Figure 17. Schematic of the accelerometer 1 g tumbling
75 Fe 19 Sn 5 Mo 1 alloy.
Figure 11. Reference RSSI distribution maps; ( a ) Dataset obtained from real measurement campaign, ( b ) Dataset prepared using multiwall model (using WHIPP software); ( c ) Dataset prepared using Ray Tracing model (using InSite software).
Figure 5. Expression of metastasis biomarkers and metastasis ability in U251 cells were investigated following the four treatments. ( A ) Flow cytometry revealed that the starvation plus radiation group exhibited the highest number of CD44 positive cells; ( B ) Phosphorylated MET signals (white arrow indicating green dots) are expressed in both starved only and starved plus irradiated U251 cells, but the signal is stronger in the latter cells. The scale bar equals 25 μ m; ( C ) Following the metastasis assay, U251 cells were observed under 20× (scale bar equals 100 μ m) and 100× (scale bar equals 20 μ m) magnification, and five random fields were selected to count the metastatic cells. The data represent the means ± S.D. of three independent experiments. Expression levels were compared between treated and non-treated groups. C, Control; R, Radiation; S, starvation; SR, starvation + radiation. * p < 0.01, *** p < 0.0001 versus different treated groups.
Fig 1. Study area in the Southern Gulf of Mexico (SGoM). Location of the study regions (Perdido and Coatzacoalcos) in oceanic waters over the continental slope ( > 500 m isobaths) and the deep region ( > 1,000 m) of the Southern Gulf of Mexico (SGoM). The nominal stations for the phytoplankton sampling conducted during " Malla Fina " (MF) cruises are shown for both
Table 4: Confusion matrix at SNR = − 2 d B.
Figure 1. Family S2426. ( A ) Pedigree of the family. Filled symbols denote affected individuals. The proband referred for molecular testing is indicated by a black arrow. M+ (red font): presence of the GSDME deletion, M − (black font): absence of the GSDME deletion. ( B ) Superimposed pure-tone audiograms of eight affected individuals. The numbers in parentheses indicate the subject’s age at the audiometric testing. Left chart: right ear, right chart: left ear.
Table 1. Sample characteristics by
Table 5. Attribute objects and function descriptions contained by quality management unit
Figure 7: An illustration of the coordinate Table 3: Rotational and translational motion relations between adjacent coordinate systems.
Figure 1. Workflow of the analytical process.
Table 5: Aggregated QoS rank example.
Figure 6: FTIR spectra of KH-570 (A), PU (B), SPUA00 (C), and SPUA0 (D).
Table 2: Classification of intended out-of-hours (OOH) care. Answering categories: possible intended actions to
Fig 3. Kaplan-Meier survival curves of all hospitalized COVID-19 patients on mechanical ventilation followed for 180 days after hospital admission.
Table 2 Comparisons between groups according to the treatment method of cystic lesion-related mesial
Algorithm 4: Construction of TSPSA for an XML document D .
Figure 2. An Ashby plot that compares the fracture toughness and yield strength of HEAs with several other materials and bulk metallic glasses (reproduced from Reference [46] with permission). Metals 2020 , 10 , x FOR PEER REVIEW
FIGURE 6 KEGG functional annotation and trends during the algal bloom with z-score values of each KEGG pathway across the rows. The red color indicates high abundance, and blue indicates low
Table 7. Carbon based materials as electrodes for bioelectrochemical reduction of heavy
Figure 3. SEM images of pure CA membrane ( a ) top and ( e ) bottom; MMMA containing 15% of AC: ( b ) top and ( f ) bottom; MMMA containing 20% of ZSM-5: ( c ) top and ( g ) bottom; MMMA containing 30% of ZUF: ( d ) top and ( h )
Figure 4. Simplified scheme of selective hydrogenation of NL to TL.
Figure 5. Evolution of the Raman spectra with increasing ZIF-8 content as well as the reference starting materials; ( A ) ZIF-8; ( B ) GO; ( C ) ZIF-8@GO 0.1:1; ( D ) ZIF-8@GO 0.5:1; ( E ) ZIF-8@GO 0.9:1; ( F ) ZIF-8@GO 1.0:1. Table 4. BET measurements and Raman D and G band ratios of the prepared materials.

====

• **Task statement**:
How many lines in these entries hold the string "from"? Answer with the number alone.

• **Worked solution**:
2